Neisseria genomics: current status and future perspectives

Abstract

High-throughput whole genome sequencing has unlocked a multitude of possibilities enabling members of the Neisseria genus to be examined with unprecedented detail, including the human pathogens Neisseria meningitidis and Neisseria gonorrhoeae. To maximise the potential benefit of this for public health, it is becoming increasingly important to ensure that this plethora of data are adequately stored, disseminated and made readily accessible. Investigations facilitating cross-species comparisons as well as the analysis of global datasets will allow differences among and within species and across geographic locations and different times to be identified, improving our understanding of the distinct phenotypes observed. Recent advances in high-throughput platforms that measure the transcriptome, proteome and/or epigenome are also becoming increasingly employed to explore the complexities of Neisseria biology. An integrated approach to the analysis of these is essential to fully understand the impact these may have in the Neisseria genus. This article reviews the current status of some of the tools available for next generation sequence analysis at the dawn of the 'post-genomic' era.

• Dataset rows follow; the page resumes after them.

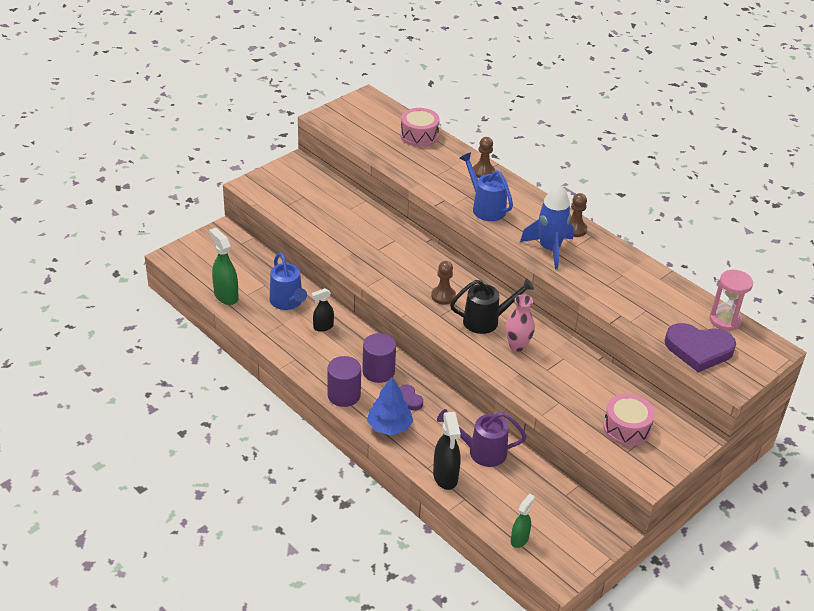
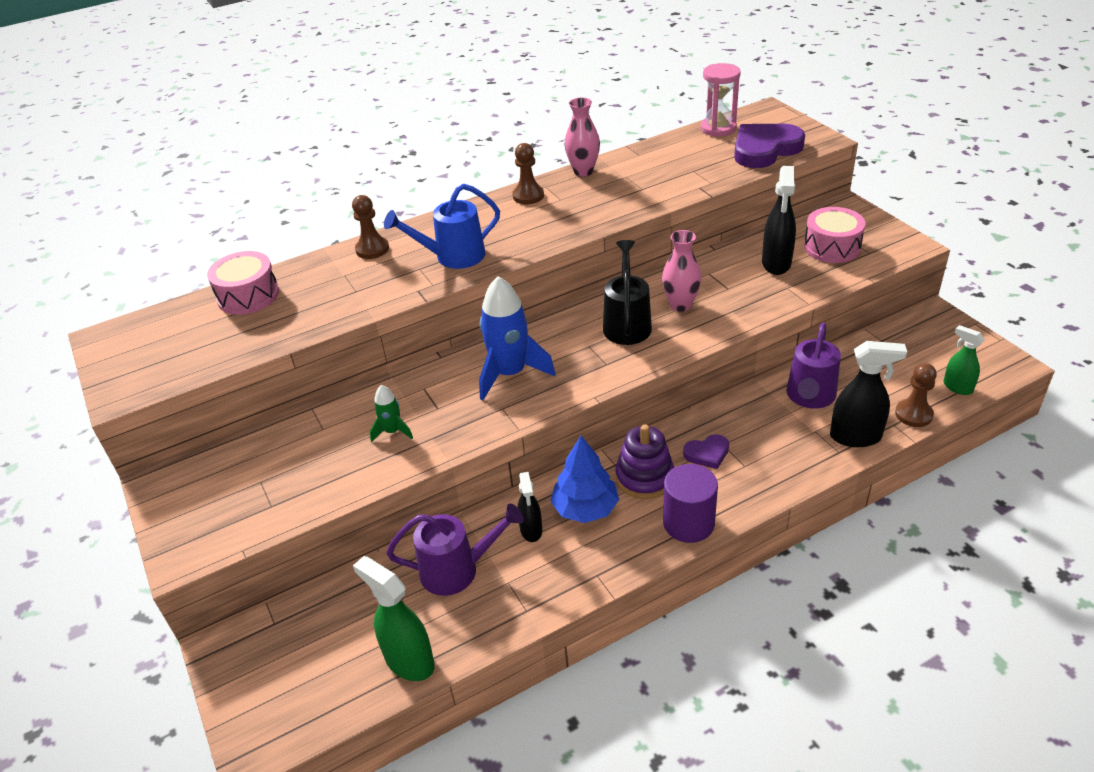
camera: 70 degrees left, 0 degrees up
green spray bottle [209,228,239,305] -> green spray bottle turned 60 degrees clockwise [353,556,435,681]
blue watering can [270,252,307,310] -> purple watering can [386,504,524,596]
purple cylinder [362,333,396,383] -> purple stacking toy [616,424,674,499]
blue tree [367,377,413,435] -> blue tree moved to [550,436,619,523]
brown pawn [431,261,456,305] -> brown pawn moved to [895,363,937,427]
blue rocket [520,184,574,270] -> blue rocket moved to [479,276,555,401]
purple heart [665,323,736,372] -> purple heart turned 150 degrees counterclockwise [734,124,805,168]
none -> green rocket [370,385,413,442]
none -> pink vase [565,98,600,176]
none -> black spray bottle [762,166,796,275]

Keywords: Neisseria gonorrhoeae; Omics analyses; Neisseria meningitidis; next-generation sequencing.

Figure 1.

Cumulative number of assembled WGS data deposited in PubMLST.org/neisseria. Graph depicting cumulative whole genome sequence data available in PubMLST dating from 2000 to the end of 2016. Blue lines depict N. meningitidis WGS data starting with relatively few isolates in 2010 and peaking at 5000 isolates at the end of 2016; red depicts N. gonorrhoeae WGS data peaking at over 2000; green all of the other Neisseria species including N. lactamica, N. subflava, N. polysaccharea, N. cinerea, N. mucosa, N. dentiae, N. musculi, N. oralis, N. bacilliformis and N. elongata.

Figure 2.

NGS and analysis pipelines. Most common tools used for the analysis of WGS data. QC checks*: quality control before de novo assembly: poorly identified bases, low quality sequences and/or contaminants such as adaptors. QC checks^$: quality control checks after assembly for mixed samples and bacterial contamination.

Figure 3.

NEIS loci defined in PubMLST. Representative figure of a bacterial cell and some of the loci found across Neisseria species. Green structures represent acquisition receptors; pink indicate antigens; orange import/export elements; blue amino acid import/export; yellow sugar import/export; various metabolic pathways are also indicated. Additional loci have been defined in PubMLST. Figure based on the study by Tettelin et al. (2000).

Figure 4.

Omics platforms. Flow diagram depicting available Omics approaches some of which have been used in Neisseria research. Possible ways in which these approaches can be associated are also indicated.